[Opening Supplied entries section]

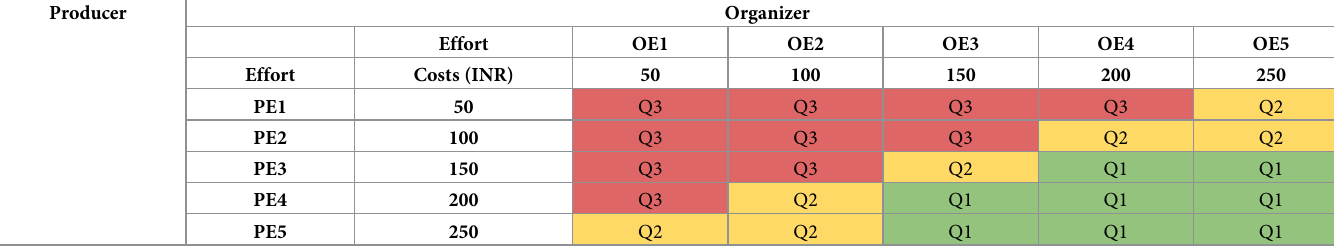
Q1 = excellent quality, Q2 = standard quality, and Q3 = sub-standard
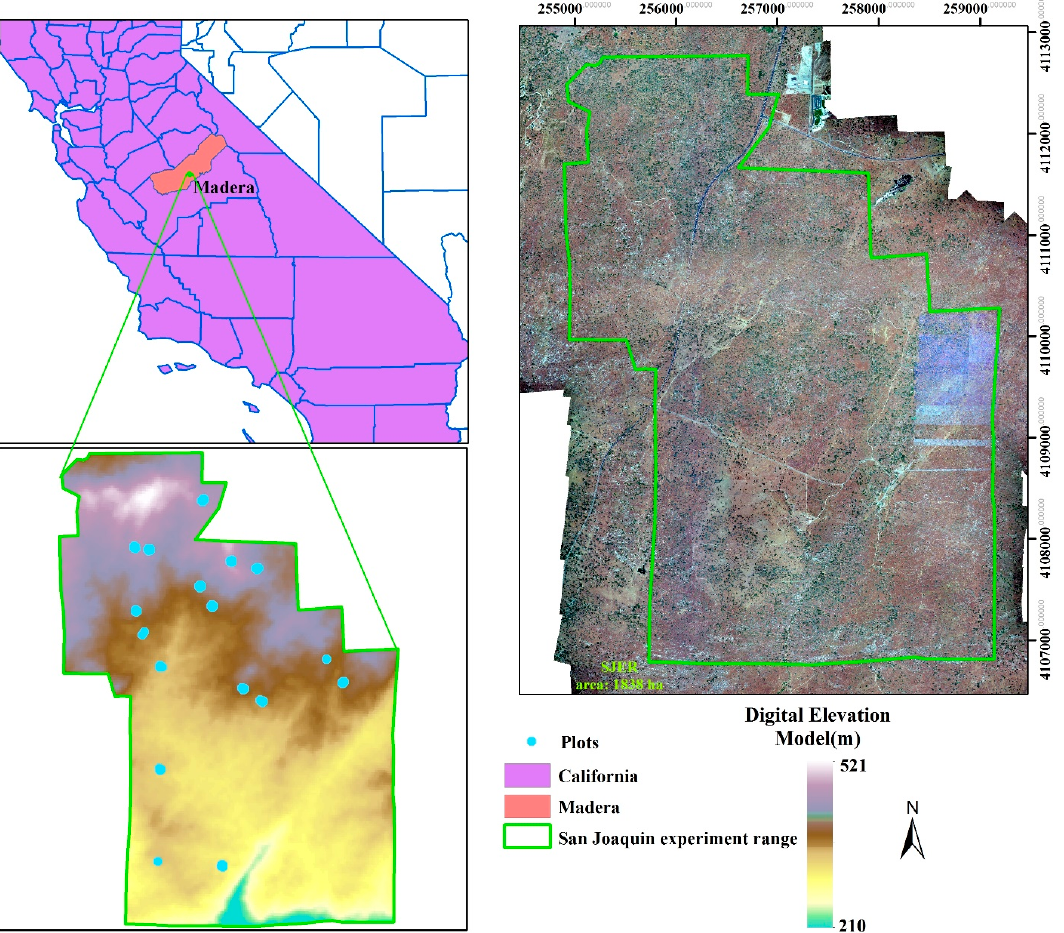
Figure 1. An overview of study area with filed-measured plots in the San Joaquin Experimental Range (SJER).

[Closing Supplied entries section]
[Opening Supplied entries section]

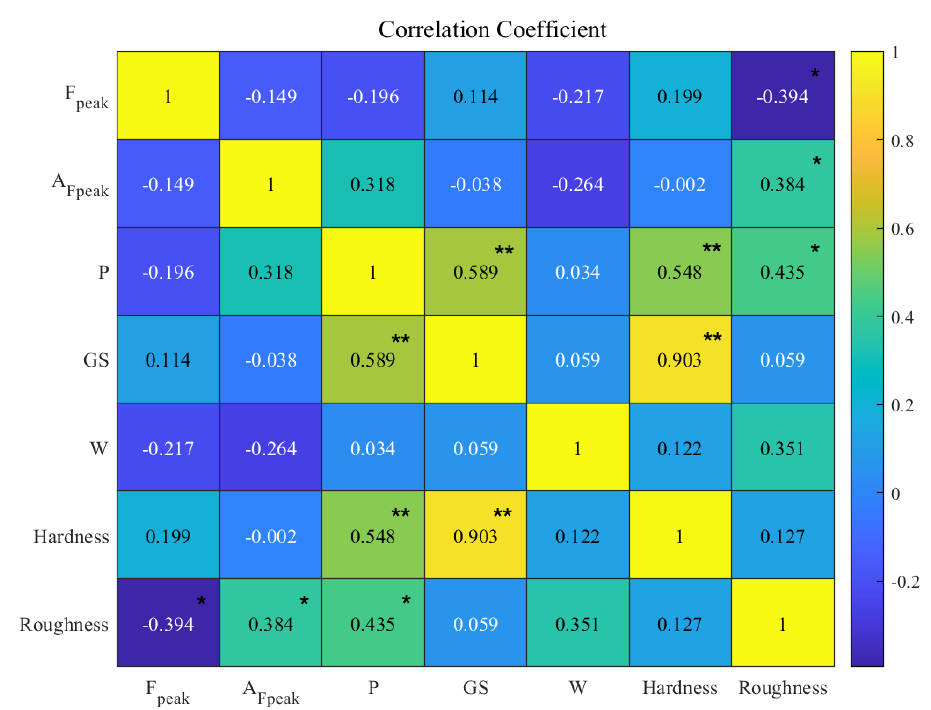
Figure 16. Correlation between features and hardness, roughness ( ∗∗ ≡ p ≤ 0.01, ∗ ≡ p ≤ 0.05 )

[Closing Supplied entries section]

### Work order:
Filter the lines above, keeping and copying those that contain "Figure".

### Solution to this problem:
Figure 1. An overview of study area with filed-measured plots in the San Joaquin Experimental Range (SJER).
Figure 16. Correlation between features and hardness, roughness ( ∗∗ ≡ p ≤ 0.01, ∗ ≡ p ≤ 0.05 )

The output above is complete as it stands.